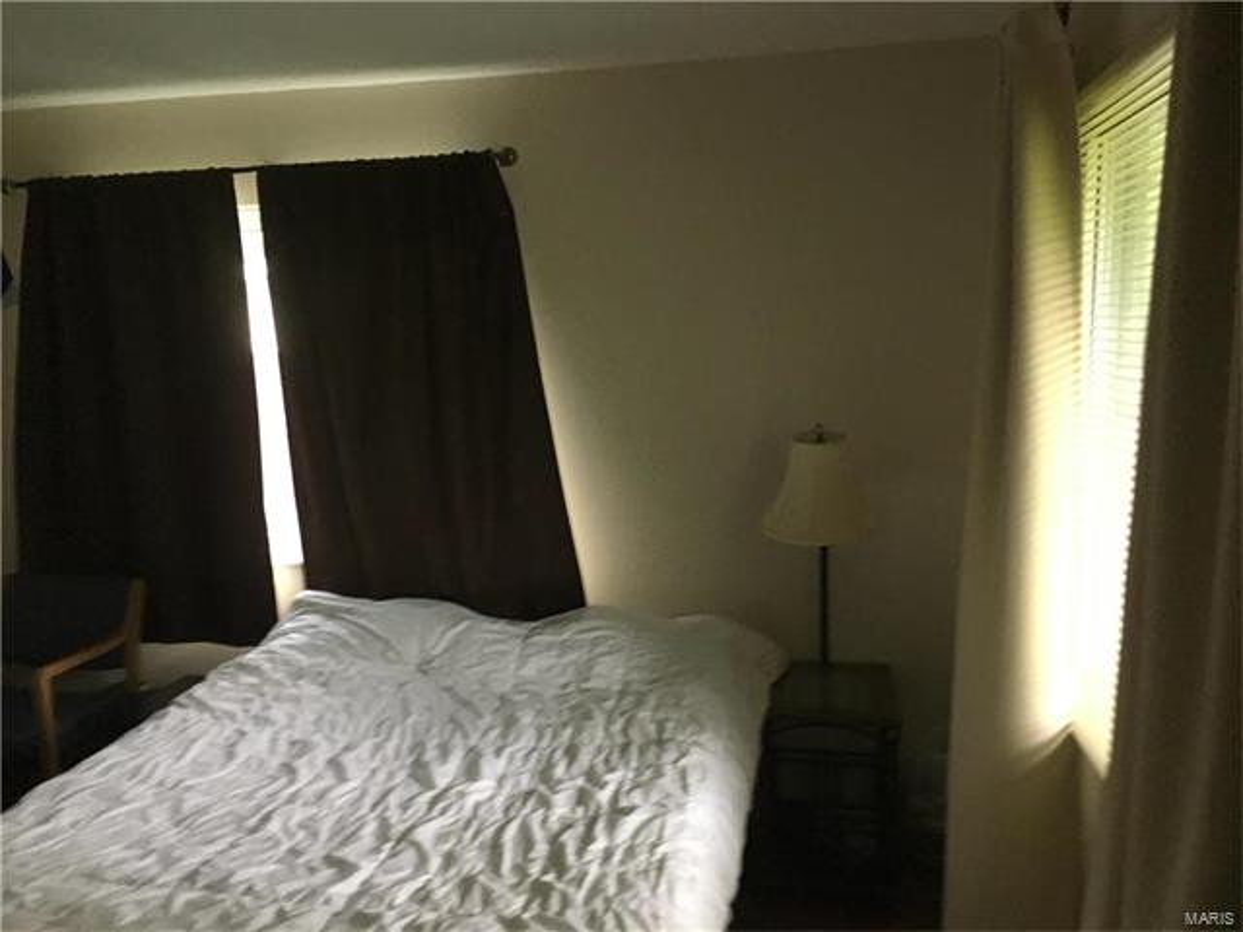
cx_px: 622
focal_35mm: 29
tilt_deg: -4.0
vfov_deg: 48.2
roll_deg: +1.1
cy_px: 466
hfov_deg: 61.7
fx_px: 1041
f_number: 2.2
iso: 100
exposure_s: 1/15
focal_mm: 4.15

> [YOUR ASSIGNMENT]:
Every line of the data above should be quoted exactly. Omit the pictures.

> [RESULT OF THE TASK]:
cx_px: 622
focal_35mm: 29
tilt_deg: -4.0
vfov_deg: 48.2
roll_deg: +1.1
cy_px: 466
hfov_deg: 61.7
fx_px: 1041
f_number: 2.2
iso: 100
exposure_s: 1/15
focal_mm: 4.15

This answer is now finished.